La Space Cargo Unlimited inviò nel 2019 una cassa di vino rosso sulla Stazione Spaziale Internazionale (ISS), in orbita attorno alla Terra. Ora la cassa di vino spaziale, un Bordeaux, è rientrata sul nostro pianeta, a bordo di una navicella Dragon Cargo della Space X.
Il vino spaziale ritorna sulla Terra
Scopo di questa spedizione di vino nello spazio non era certo quella di allietare le giornate degli astronauti, anche perché gli alcolici non sono permessi sulla ISS, ma quello di comprendere quali sono gli effetti della microgravità sulla fermentazione.

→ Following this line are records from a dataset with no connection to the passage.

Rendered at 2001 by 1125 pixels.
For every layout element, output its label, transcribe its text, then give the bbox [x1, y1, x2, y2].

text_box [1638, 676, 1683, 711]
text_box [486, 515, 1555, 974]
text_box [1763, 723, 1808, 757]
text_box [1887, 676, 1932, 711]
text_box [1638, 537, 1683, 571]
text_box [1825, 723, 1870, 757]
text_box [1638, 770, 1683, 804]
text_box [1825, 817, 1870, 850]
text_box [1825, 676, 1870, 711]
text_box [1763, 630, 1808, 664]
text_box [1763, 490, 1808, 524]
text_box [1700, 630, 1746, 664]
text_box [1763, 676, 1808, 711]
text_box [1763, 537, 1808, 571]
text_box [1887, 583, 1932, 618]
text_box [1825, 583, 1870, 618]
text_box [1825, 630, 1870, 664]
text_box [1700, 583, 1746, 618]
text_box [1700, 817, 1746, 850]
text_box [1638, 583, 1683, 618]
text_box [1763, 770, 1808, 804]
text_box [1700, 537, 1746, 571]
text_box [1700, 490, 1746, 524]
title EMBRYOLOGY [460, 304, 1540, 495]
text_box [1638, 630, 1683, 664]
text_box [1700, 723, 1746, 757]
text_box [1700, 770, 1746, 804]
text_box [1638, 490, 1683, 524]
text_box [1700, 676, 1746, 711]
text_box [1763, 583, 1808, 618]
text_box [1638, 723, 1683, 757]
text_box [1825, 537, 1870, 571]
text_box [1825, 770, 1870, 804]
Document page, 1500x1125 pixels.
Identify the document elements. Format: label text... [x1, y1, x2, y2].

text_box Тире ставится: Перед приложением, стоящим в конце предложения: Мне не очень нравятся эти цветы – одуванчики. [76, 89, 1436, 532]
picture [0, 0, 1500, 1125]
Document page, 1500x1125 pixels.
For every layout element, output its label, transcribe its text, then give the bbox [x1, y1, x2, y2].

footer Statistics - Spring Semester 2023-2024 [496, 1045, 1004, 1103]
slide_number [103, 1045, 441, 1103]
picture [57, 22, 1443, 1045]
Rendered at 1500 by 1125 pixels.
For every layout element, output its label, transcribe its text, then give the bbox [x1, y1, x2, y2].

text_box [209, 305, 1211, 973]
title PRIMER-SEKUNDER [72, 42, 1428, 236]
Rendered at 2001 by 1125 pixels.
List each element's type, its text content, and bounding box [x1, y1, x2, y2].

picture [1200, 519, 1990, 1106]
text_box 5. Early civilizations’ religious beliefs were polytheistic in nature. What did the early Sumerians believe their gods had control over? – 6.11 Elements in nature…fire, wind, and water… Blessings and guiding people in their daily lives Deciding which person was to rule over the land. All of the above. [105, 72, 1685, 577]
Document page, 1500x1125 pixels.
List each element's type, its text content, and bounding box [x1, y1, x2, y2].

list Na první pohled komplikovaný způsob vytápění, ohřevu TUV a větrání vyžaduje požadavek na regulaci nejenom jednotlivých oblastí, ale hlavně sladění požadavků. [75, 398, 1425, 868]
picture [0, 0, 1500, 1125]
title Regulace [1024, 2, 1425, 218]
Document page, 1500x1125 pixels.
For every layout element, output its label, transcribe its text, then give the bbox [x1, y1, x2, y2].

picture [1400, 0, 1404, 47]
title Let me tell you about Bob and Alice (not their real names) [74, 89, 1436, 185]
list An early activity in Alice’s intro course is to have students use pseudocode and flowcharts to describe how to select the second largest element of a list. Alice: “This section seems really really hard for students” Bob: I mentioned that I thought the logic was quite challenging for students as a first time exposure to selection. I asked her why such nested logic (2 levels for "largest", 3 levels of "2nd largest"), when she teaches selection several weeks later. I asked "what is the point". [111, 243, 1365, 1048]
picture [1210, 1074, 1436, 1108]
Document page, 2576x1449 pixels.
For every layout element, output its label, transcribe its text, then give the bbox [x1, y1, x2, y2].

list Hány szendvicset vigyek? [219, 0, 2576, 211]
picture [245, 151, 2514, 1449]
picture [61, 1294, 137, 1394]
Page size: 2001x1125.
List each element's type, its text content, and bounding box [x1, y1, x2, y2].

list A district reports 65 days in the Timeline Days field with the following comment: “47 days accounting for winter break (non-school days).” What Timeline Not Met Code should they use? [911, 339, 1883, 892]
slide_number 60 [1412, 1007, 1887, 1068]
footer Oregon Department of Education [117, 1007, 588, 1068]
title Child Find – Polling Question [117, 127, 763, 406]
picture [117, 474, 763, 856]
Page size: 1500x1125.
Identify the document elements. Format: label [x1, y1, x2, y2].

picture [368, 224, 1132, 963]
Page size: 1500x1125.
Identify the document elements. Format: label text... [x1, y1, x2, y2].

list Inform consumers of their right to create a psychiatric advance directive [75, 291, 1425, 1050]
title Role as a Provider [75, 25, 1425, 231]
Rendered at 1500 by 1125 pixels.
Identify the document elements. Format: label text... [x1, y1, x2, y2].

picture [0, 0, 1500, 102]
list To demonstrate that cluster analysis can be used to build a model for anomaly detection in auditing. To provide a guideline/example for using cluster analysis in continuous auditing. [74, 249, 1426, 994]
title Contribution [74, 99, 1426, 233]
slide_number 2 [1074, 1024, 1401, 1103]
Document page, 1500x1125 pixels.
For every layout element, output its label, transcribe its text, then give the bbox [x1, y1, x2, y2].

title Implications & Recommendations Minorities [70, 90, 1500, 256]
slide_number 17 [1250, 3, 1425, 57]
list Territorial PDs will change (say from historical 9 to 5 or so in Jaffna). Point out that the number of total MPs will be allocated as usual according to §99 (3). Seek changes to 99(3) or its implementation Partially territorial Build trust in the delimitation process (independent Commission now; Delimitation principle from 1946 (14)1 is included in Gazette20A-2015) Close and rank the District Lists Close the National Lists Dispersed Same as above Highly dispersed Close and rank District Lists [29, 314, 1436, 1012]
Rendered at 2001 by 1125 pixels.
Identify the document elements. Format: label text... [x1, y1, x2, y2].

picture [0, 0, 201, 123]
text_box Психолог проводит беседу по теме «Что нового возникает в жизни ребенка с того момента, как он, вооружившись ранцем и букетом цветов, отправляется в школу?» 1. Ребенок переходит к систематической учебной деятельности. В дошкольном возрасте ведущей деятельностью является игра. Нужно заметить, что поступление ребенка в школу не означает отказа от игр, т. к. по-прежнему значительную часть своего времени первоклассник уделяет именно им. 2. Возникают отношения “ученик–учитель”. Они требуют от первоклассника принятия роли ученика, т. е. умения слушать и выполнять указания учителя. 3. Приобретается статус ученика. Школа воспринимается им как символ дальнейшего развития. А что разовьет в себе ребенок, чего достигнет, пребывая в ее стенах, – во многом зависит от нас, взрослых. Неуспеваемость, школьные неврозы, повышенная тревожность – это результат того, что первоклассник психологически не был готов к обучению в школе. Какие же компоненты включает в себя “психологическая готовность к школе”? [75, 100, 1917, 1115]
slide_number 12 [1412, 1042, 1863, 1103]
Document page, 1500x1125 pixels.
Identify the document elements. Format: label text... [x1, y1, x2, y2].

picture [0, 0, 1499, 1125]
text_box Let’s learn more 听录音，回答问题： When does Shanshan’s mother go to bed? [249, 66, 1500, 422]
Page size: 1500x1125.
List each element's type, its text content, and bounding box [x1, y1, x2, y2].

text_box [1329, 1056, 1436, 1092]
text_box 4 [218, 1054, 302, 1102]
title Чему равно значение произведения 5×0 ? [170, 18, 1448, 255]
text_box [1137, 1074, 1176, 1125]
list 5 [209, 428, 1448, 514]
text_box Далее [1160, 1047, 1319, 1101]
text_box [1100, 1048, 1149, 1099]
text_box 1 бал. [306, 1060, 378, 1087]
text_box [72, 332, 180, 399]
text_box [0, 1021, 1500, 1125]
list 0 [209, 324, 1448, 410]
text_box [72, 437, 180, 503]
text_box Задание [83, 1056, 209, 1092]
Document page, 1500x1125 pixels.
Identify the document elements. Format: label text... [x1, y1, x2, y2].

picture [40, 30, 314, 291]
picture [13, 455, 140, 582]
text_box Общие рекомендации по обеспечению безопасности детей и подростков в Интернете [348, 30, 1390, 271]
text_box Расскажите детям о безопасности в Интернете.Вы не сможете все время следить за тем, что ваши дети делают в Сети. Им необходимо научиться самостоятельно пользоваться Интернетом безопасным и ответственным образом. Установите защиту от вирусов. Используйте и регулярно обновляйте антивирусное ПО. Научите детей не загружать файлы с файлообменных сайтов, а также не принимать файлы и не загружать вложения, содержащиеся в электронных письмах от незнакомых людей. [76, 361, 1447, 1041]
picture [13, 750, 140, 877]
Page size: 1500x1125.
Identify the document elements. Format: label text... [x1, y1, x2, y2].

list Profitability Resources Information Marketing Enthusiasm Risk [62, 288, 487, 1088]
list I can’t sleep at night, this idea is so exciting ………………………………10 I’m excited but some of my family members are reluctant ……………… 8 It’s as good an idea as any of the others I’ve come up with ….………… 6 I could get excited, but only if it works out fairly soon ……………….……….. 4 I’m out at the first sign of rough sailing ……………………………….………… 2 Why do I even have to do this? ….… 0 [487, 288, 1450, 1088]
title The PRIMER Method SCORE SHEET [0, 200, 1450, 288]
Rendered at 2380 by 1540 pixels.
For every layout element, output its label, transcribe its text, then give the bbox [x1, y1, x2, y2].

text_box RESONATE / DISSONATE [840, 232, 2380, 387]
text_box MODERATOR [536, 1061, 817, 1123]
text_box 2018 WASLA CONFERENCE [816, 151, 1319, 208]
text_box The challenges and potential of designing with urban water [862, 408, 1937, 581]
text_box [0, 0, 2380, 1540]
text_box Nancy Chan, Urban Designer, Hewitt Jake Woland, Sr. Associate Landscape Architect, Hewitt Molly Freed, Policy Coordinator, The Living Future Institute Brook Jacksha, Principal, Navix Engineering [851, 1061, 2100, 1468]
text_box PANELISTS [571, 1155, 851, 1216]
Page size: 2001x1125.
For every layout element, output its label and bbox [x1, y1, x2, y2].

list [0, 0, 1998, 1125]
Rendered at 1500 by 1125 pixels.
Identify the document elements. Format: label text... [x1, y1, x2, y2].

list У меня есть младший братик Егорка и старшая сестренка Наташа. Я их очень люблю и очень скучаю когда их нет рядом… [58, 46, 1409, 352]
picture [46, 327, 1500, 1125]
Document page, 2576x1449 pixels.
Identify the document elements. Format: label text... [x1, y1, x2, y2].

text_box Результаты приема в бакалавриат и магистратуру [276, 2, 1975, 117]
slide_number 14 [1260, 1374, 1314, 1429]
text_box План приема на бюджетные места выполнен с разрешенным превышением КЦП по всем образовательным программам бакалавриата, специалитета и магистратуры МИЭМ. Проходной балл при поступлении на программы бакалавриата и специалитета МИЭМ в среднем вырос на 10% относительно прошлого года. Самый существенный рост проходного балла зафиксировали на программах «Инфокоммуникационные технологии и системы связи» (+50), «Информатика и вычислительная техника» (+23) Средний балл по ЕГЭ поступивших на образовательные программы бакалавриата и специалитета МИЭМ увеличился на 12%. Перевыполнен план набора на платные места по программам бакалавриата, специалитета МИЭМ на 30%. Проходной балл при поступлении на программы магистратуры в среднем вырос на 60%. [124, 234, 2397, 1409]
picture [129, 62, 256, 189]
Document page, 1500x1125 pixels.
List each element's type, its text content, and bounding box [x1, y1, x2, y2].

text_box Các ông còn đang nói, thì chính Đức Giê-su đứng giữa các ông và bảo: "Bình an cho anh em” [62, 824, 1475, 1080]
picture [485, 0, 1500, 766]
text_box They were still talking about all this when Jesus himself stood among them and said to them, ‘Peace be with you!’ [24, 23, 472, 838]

Il mese prossimo i ricercatori del progetto si appresteranno ad aprire le bottiglie, e non per festeggiare il loro rientro sulla Terra, Il team di ricerca cercherà di comprendere se e come il vino si è modificato nello spazio, nelle particolari condizioni a bordo della ISS.
Queste informazioni potrebbero essere utili per l’agricoltura delle viti e la produzione di vino sulla Terra, visto che dobbiamo sempre più spesso fare i conti con i cambiamenti climatici. Le proprietà del vino spaziale saranno analizzate e poi confrontate con quelle di un campione di controllo dello stesso vino che invece non ha mai lasciato il nostro Pianeta.
Come il vino è arrivato nello spazio
Nicolas Gaume, imprenditore francese, e precedentemente ex responsabile dell’area videogames di Microsoft, fondò nel 2014 la Space Cargo Unlimited assieme all’imprenditore ed enologo Emmanuel Etcheparre. L’azienda ha come obiettivo la ricerca in assenza di gravità per applicazioni commerciali sulla Terra attraverso partnership strategiche con operatori spaziali.
Dopo un inizio tutt’altro che facile, grazie all’entusiasmo dell’Institut des Sciences de la Vigne et du Vin, dell’Università di Bordeaux, l’idea di scoprire gli effetti dello spazio sul vino e su piante da potatura dormienti, fa si che si arrivi a spedire nello spazio 12 bottiglie di Bordeaux e 320 tralci di Merlot e Cabernet Sauvignon.
9Le 12 bottiglie partono a bordo di uno dei primi viaggio della Space X, nel novembre del 2019 in direzione della ISS. Sei mesi dopo anche i tralci di vite raggiungono lo spazio, grazie alla Blue Origin di Jeff Bezos.
Per un intero anno le 12 bottiglie sono state mantenute alla temperatura costante di circa 18°, in un ambiente che ricreava tutti i parametri della vita sulla Terra, eccezion fatta per la gravità. Anche per i tralci, si tratta di sfruttare lo sviluppo accelerato in un ambiente privo di gravità in cui le piante sono sottoposte ad una maggiore esposizione alle radiazioni.
L’analisi del vino spaziale potrebbe salvare l’agricoltura dai cambiamenti climatici
Ora che le bottiglie di vino spaziale e i tralci di vite sono tornati sulla Terra, Gaume ha dichiarato: “Vedremo tutto ciò che si è evoluto. Faremo un sequenziamento dell’intero genoma delle piante, per fornire una visione chiara di tutti i cambiamenti del DNA che potrebbero essersi verificati durante la permanenza sulla ISS.”
Il vino sarà sottoposto anche ad un analisi chimica e, per i primi di marzo 2021, è prevista anche una degustazione privata. Al momento però non ci sono informazioni sullo stato del vino al rientro. Non è nota nemmeno l’identità della casa vinicola delle bottiglie di vino spaziale. Sappiamo solo che provengono da un unico produttore e da una sola annata.
Gaume ha descritto la microgravità, come lo “stress finale” sulle bottiglie. I ricercatori coinvolti nel progetto sono dunque interessati a scoprire come il vino ed i tralci di vite, possono essersi adattati o evoluti in un tempo relativamente breve per essere resilienti alle condizioni di stress imposte.
Ciò, secondo Gaume, potrebbe avere implicazioni importanti per l’agricoltura, non solo vitivinicola, fornendo informazioni su come le piante potrebbero adattarsi ai fattori di stress legati ai cambiamenti climatici.